## What you should do
The word "differentiability" marks the lines you need; copy each of them from the data.

## Provided material
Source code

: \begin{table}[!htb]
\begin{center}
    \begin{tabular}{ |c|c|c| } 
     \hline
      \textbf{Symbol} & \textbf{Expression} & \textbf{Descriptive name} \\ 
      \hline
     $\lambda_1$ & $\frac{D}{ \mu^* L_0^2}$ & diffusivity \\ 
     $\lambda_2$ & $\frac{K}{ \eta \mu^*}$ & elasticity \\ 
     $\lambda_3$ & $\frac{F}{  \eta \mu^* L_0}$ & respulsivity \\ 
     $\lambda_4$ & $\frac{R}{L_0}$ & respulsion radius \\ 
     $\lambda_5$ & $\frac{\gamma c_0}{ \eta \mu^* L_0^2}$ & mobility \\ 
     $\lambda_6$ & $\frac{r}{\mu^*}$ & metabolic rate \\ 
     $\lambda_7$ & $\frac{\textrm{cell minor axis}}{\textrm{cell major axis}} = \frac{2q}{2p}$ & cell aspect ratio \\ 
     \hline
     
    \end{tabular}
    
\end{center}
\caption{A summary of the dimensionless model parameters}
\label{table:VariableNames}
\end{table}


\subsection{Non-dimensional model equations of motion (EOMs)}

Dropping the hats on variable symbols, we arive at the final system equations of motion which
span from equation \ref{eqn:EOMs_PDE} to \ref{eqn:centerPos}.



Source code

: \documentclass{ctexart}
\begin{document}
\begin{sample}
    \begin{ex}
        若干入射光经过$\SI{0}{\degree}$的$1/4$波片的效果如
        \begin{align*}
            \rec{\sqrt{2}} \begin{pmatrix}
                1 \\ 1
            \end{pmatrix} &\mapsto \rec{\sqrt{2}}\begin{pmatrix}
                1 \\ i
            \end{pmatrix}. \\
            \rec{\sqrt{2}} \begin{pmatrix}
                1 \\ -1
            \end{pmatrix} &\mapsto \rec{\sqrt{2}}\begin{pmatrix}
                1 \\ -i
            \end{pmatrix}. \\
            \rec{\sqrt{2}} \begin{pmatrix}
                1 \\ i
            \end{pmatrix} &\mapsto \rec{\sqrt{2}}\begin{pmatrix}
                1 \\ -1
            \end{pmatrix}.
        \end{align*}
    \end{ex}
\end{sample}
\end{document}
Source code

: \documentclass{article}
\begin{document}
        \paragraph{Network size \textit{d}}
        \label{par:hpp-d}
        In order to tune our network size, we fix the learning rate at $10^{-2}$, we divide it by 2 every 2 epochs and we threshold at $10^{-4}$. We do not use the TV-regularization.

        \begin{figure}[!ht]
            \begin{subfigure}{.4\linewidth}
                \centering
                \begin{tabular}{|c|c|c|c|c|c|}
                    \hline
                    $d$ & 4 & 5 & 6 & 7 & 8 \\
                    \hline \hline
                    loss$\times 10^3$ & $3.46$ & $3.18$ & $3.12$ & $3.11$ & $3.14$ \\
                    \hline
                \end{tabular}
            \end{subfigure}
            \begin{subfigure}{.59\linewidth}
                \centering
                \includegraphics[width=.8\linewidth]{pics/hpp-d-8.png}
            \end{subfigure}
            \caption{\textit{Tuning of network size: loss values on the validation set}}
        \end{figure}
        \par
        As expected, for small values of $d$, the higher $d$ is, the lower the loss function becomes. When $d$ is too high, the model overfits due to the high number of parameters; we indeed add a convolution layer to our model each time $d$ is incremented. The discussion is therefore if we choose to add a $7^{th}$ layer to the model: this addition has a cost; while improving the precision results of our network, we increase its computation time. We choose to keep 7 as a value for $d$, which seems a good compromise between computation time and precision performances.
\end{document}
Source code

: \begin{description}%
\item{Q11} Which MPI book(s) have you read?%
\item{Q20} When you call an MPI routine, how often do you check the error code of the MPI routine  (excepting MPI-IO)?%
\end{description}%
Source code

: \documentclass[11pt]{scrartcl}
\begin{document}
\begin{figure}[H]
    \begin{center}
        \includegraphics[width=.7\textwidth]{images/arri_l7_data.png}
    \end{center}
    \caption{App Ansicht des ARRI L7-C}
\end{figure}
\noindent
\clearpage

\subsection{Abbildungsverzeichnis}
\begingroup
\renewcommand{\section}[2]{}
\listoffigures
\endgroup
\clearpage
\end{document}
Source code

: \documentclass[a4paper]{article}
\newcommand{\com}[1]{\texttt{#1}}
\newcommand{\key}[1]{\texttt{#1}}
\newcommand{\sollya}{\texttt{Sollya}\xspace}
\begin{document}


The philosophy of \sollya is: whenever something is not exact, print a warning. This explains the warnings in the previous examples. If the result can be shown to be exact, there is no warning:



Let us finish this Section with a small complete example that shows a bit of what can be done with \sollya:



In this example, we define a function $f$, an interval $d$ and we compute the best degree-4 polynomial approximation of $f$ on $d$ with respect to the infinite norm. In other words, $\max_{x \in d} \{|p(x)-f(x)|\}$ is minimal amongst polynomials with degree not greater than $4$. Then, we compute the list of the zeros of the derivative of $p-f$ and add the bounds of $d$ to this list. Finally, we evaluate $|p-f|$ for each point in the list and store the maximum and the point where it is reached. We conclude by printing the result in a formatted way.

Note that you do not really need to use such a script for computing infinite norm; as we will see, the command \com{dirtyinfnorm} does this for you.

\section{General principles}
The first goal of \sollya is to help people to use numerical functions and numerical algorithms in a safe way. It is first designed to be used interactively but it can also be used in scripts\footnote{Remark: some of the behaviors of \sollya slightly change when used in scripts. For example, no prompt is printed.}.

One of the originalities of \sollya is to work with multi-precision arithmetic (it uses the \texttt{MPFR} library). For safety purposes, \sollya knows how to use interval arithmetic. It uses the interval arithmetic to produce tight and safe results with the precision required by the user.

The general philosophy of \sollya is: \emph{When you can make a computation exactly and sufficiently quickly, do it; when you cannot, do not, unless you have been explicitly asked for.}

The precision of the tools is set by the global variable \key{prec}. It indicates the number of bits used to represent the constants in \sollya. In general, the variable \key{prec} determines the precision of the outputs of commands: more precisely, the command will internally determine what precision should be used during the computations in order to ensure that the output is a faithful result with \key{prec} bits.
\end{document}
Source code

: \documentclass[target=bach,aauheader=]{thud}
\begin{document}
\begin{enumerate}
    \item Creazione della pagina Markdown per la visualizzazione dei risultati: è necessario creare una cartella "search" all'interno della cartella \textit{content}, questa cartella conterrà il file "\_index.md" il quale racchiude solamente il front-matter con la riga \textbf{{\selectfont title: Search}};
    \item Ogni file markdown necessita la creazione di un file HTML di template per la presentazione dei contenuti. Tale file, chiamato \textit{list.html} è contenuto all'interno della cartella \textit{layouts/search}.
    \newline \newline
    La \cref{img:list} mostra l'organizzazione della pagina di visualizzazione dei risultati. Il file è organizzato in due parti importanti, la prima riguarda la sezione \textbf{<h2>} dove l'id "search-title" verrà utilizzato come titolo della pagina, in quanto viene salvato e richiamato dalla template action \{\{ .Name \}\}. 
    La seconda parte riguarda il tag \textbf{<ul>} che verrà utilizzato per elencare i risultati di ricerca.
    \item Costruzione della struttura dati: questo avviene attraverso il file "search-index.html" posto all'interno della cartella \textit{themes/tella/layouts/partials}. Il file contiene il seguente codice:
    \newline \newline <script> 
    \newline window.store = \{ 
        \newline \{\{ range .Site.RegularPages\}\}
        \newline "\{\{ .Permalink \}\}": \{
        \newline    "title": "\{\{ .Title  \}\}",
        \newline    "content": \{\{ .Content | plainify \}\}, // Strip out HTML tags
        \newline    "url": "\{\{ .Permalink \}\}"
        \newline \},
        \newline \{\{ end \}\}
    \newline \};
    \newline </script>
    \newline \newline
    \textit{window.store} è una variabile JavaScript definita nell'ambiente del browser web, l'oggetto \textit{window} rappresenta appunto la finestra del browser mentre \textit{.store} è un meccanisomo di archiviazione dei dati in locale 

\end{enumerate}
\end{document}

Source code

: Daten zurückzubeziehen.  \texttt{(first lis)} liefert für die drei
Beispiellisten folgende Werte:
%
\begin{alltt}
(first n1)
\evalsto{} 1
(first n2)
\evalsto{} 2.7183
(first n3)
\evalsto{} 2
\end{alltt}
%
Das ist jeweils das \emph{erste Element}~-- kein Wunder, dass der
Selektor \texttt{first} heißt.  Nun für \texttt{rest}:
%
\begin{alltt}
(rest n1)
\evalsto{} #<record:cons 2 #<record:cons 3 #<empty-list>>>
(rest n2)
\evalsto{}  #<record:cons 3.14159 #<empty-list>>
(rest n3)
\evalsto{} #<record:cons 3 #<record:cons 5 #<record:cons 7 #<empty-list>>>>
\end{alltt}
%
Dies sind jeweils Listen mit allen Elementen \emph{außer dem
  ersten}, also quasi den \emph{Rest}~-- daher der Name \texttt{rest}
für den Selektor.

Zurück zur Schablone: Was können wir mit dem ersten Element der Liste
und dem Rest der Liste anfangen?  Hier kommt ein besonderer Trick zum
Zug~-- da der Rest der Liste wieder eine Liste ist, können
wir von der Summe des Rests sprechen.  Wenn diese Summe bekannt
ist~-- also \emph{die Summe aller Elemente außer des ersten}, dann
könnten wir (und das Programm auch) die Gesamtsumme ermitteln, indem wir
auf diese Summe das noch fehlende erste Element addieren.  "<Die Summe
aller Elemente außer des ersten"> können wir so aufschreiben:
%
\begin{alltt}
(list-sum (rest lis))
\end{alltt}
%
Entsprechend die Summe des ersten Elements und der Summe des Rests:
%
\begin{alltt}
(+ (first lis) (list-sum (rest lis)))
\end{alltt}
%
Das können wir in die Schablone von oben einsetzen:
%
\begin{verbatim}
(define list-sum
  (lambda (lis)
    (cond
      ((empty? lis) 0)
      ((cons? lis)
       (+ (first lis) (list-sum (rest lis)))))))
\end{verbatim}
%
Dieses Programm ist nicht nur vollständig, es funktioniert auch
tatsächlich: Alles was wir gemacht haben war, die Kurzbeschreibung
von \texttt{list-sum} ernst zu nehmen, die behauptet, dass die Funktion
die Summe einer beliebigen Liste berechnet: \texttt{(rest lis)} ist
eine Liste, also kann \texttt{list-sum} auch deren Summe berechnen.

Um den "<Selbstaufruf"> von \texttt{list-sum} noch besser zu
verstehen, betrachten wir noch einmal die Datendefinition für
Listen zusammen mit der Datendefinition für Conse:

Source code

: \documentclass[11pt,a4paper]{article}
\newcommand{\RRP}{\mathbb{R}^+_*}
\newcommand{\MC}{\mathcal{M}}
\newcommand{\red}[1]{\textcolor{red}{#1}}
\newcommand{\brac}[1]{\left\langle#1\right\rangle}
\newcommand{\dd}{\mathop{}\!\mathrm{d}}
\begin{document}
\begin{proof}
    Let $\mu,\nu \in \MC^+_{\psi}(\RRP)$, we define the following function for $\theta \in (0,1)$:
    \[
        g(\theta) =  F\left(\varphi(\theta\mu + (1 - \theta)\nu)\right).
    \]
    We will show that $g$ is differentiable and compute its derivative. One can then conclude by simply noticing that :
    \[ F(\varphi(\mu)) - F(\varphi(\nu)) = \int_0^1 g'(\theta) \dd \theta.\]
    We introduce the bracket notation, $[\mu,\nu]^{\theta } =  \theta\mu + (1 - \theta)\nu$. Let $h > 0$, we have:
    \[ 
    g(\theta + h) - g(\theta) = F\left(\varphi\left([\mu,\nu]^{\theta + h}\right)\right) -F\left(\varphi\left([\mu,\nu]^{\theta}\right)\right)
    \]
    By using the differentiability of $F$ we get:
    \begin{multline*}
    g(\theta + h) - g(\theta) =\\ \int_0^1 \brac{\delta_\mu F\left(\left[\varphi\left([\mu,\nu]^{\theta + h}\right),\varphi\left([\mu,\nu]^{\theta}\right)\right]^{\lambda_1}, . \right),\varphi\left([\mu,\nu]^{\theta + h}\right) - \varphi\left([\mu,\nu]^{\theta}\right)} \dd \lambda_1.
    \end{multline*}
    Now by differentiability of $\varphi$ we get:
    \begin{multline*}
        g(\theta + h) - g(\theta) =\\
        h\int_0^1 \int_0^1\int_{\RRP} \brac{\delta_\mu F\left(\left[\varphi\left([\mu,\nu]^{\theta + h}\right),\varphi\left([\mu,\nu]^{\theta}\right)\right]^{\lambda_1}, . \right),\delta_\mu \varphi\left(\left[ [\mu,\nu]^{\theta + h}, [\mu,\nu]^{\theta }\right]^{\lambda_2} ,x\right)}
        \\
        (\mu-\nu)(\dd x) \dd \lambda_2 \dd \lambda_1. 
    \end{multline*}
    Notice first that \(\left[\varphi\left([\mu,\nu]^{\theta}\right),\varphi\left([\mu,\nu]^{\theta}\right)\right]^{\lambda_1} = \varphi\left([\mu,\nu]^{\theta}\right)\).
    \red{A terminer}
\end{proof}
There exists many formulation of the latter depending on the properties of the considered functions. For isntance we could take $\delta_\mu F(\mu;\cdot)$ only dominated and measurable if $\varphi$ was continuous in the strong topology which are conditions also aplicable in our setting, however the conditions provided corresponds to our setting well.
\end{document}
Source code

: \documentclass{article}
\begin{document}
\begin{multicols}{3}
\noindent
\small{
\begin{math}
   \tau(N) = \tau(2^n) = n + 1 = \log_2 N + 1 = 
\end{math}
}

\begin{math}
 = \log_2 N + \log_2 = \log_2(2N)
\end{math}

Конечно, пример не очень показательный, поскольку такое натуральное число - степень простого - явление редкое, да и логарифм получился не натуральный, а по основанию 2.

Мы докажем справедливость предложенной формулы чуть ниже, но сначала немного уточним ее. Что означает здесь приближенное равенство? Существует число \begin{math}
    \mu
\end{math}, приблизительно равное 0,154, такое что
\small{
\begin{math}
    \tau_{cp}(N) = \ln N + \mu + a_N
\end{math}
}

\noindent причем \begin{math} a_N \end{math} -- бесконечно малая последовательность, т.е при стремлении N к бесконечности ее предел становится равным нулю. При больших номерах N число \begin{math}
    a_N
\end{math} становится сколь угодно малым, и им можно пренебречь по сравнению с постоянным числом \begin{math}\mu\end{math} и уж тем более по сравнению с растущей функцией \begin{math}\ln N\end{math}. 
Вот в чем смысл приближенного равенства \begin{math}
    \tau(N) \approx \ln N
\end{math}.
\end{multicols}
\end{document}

## Your response
    By using the differentiability of $F$ we get:
    Now by differentiability of $\varphi$ we get:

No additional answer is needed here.